Source document
People and organisations
- Head of state: Carl XVI Gustaf
- Head of government: Magdalena Andersson
- Deputy head of government: Morgan Johansson
- No. of ministers: 22
- Member party: Social Democrats
- Status in legislature: Single-party minority with flexible support from Centre Party, Left Party, and Green Party
- Opposition parties: Moderate Party Sweden Democrats Christian Democrats Liberals
- Opposition leader: Ulf Kristersson (M)

History
- Incoming formation: Resignation of Stefan Löfven
- Outgoing formation: 2022 election
- Election: 2022 election
- Legislature terms: 2018–2022
- Predecessor: Löfven III cabinet
- Successor: Kristersson cabinet

= Andersson cabinet =

56th Cabinet of Sweden

The Andersson cabinet (regeringen Andersson) was the government of Sweden from 30 November 2021 to 18 October 2022. It was a Social Democratic single-party minority government led by Prime Minister Magdalena Andersson, the first ever woman to hold the post in Swedish history.

The cabinet followed the resignation of incumbent Prime Minister Stefan Löfven. It was expected to be a coalition government between two parties: the Social Democrats and the Green Party. However, in a late turn of events after the confirmation vote, the Green Party left the government due to the government's budget proposal failing in the Riksdag (Swedish parliament).

The cabinet was originally planned to be installed on 26 November 2021 during a formal government meeting with King Carl XVI Gustaf, but Andersson decided to resign due to a precedent regarding changes in a government's composition; this happened just seven hours after the vote in the Riksdag. The speaker then set Andersson up for a new confirmation vote to make sure she still had the Riksdag's approval. On 29 November, Andersson won the vote in the Riksdag and became the new prime minister of Sweden.

When Andersson's cabinet took office on 30 November 2021, it became the smallest Swedish government since the Ullsten cabinet from 1978 to 1979, relying on only 100 of 349 parliament members (28.65%). On 14 September 2022, following the election in which her support coalition lost their parliamentary majority, Andersson announced that she would tender her resignation as prime minister on the following day. On 18 October, the cabinet was succeeded by the centre-right Kristersson cabinet.

Keypoint text descriptions
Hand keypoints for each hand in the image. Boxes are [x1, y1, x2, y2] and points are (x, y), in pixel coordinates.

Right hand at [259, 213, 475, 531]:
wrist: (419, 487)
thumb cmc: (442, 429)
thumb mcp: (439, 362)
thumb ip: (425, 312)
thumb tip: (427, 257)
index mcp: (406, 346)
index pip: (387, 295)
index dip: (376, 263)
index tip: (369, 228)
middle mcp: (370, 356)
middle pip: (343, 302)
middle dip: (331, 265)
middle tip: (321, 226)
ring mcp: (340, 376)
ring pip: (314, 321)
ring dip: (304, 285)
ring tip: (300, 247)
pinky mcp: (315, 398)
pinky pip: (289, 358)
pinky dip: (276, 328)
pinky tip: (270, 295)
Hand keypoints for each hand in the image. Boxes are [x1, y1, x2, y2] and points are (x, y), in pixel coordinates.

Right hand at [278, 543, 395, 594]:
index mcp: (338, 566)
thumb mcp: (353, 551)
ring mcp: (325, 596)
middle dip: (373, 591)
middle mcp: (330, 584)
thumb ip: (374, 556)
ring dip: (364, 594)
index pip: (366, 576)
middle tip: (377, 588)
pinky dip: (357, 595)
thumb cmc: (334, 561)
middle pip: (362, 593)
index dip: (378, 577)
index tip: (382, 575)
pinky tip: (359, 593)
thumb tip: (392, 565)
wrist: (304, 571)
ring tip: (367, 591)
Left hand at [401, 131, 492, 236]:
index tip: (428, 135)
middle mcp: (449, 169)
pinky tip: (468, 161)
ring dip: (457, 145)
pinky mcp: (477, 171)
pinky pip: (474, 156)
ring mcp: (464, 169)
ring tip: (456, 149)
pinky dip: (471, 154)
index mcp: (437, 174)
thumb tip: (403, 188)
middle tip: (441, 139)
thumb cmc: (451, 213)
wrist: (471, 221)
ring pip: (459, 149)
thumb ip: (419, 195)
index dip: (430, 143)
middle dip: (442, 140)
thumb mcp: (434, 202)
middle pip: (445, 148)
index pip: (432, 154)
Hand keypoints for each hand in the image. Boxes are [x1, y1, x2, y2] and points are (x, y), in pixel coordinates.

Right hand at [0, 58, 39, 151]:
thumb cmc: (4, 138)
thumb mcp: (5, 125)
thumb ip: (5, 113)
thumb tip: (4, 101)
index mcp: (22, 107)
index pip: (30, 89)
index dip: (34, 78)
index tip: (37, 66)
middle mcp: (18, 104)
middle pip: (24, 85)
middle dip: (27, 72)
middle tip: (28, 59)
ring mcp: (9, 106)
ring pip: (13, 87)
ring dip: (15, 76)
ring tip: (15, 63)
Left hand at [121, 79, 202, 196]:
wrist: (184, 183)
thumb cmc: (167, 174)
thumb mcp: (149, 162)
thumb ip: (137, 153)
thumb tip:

* * *

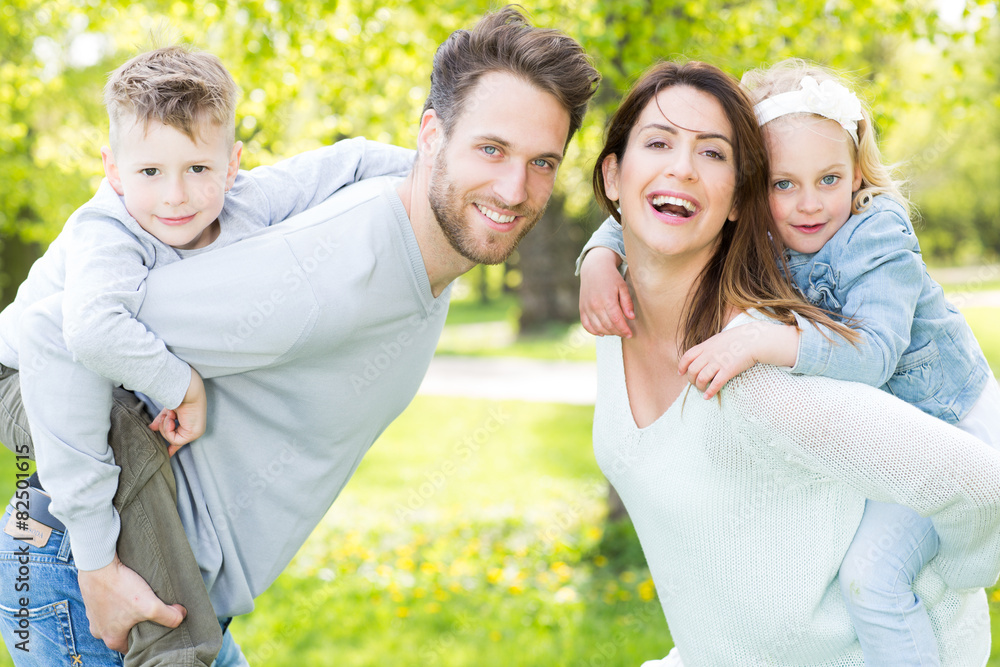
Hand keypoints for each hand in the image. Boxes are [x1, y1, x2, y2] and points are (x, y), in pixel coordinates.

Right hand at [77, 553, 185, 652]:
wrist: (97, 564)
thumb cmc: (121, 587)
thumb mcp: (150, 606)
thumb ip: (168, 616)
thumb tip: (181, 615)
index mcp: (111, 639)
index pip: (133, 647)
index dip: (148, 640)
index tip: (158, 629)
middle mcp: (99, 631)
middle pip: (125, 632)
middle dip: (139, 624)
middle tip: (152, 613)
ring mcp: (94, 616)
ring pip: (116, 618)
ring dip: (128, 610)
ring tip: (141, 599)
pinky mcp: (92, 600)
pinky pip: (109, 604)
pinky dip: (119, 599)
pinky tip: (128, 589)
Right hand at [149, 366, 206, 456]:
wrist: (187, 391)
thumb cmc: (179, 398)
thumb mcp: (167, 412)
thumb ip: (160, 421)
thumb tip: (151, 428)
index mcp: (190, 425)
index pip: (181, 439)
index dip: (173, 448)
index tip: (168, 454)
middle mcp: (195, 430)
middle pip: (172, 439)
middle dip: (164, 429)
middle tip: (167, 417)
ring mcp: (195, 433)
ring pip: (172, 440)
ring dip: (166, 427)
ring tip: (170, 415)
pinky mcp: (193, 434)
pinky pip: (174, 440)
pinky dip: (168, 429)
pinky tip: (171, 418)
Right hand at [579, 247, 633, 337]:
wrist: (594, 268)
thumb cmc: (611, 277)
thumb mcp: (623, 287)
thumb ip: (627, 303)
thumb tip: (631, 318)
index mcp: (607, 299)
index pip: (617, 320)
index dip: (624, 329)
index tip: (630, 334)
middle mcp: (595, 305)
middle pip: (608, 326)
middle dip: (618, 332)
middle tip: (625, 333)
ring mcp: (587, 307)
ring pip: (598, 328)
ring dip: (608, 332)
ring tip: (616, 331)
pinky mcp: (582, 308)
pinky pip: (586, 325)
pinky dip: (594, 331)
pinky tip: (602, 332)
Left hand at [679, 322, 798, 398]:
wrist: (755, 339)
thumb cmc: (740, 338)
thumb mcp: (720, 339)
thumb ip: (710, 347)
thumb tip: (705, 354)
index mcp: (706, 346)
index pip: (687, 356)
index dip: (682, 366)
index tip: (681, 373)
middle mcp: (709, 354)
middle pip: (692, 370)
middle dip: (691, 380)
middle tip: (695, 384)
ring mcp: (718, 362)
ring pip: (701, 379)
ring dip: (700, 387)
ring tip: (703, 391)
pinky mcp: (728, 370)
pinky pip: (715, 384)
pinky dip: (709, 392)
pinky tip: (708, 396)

To do
Copy out everything from "The Andersson cabinet" down to "Riksdag (Swedish parliament)." in the Andersson cabinet text, substituting "Greens" for "Green Party".

Task result
The Andersson cabinet (regeringen Andersson) was the government of Sweden from 30 November 2021 to 18 October 2022. It was a Social Democratic single-party minority government led by Prime Minister Magdalena Andersson, the first ever woman to hold the post in Swedish history.

The cabinet followed the resignation of incumbent Prime Minister Stefan Löfven. It was expected to be a coalition government between two parties: the Social Democrats and the Greens. However, in a late turn of events after the confirmation vote, the Greens left the government due to the government's budget proposal failing in the Riksdag (Swedish parliament).